The heuristic buffer side-steps this: it adds a fixed shift to the target before inversion, which is a position on the same surface shape rather than a re-fit of the surface. On this OOS slice that geometry happens to be the right correction; on a future OOS slice with a different drift pattern, this could reverse.

4. Decision

  • Keep the heuristic empirical buffer in the shipped Oracle.
  • Switch the buffer from a scalar to a per-target schedule (BUFFER_BY_TARGET in src/soothsayer/oracle.py and the corresponding Rust crate). Tuning evidence in reports/v1b_buffer_tune.md.
  • In the paper (§9.4 / §10): reframe the conformal upgrade from "future direction" to "tested alternative that empirically under-corrected on this data; reserved as a v2 direction subject to evidence under different drift conditions or a finer claimed grid that does not clip at 0.995."

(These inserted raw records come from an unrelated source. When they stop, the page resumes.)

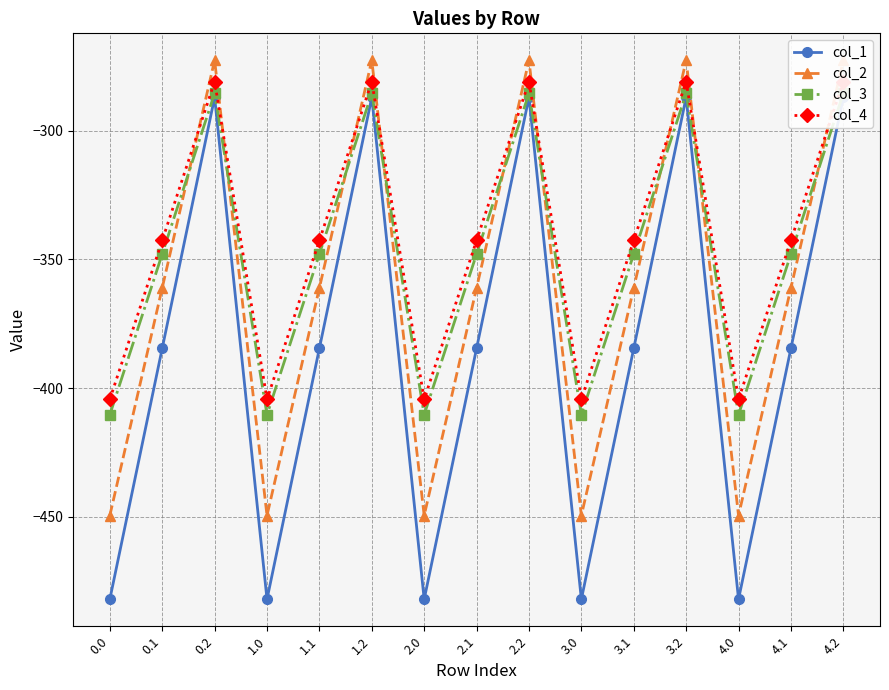

Does the chart have visible grid lines?

Yes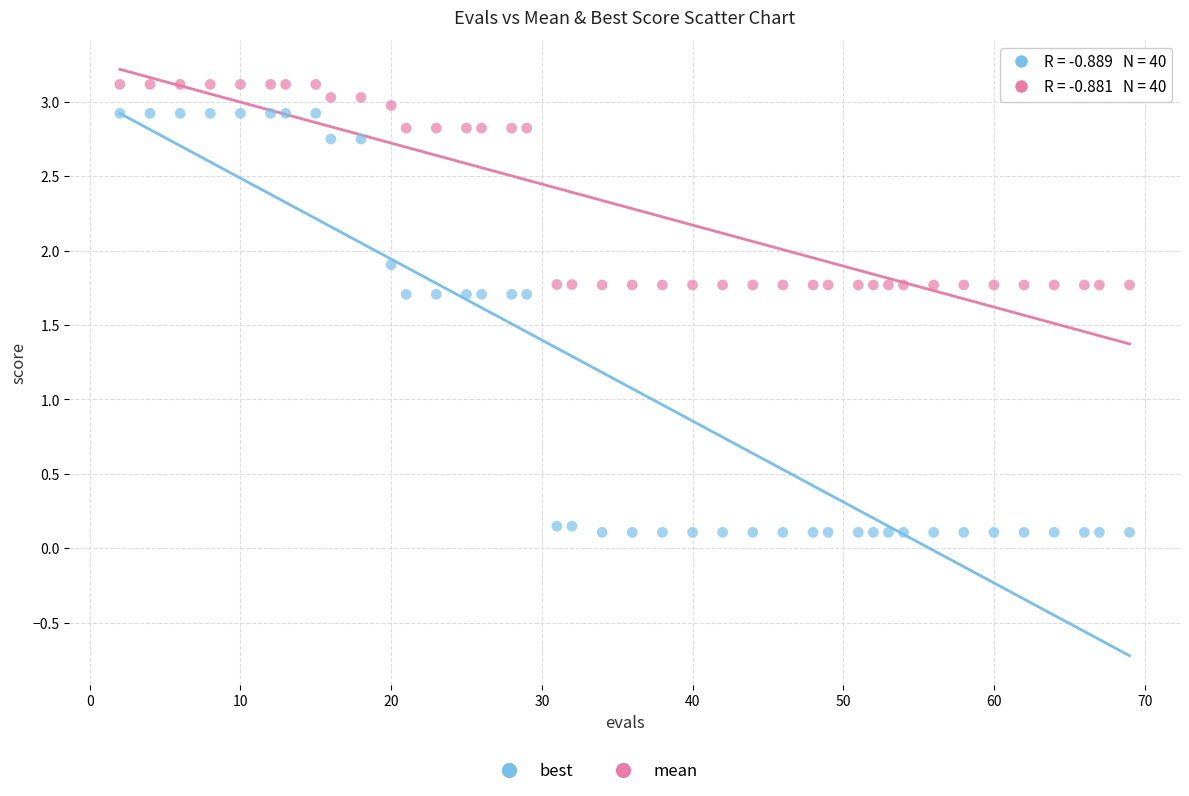

What is the X range (max minus min) for the scatter plot?

67.0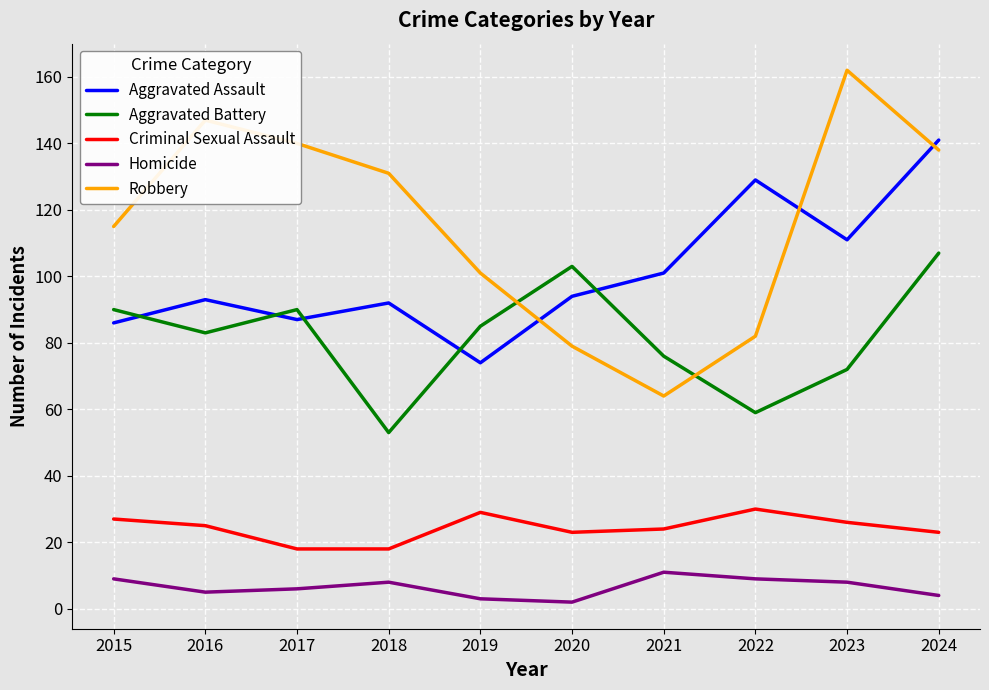

True or false: Criminal Sexual Assault and Homicide intersect in this chart.

False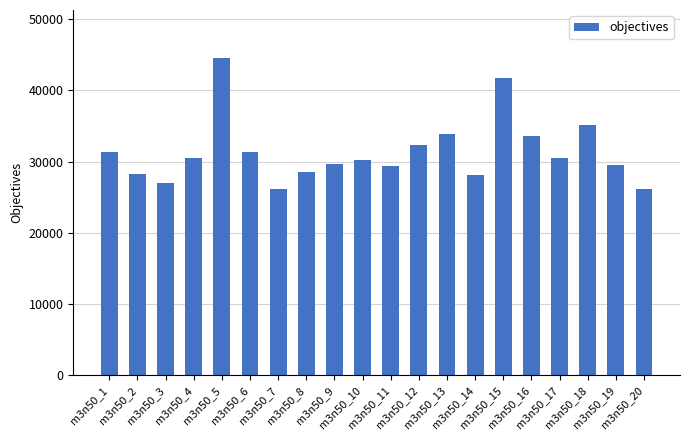

What is the value of the 6th bar from the left?

31335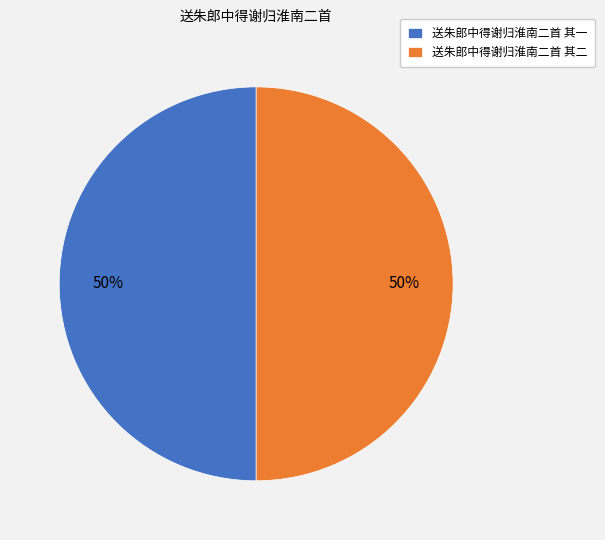

Is the sum of 送朱郎中得谢归淮南二首 其一 and 送朱郎中得谢归淮南二首 其二 greater than half?

Yes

The heuristic is still a heuristic — sample-size-one OOS split, no finite-sample guarantee. We have not refuted that conformal would be the right tool under exchangeability or with a sample-recovery mechanism. We have shown that on this data, vanilla and recency-weighted conformal both deliver lower coverage than the heuristic at τ ∈ {0.85, 0.95}, with bootstrap CIs that exclude zero.

5. Reviewer-facing language

A reviewer in the conformal tradition will ask why we did not deploy split-conformal. The answer of record:

"We tested vanilla split-conformal (operationally equivalent to V0 at our calibration size), Barber et al. nexCP-style recency weighting at two half-lives, and a block-recency baseline at two windows. All three under-corrected the OOS calibration gap relative to a per-target empirical buffer; none delivered Kupiec non-rejection at τ ∈ {0.85, 0.95} on the held-out 2023+ slice. Bootstrap 95% CIs on the coverage deltas exclude zero. We retain the heuristic for v1 and document the conformal options as v2 directions subject to a finer claimed-coverage grid (above 0.995) and a multi-split walk-forward evaluation."

Raw artifacts:

  • reports/tables/v1b_conformal_comparison.csv
  • reports/tables/v1b_conformal_comparison_by_regime.csv
  • reports/tables/v1b_conformal_bootstrap.csv
  • scripts/run_conformal_comparison.py (reproducible)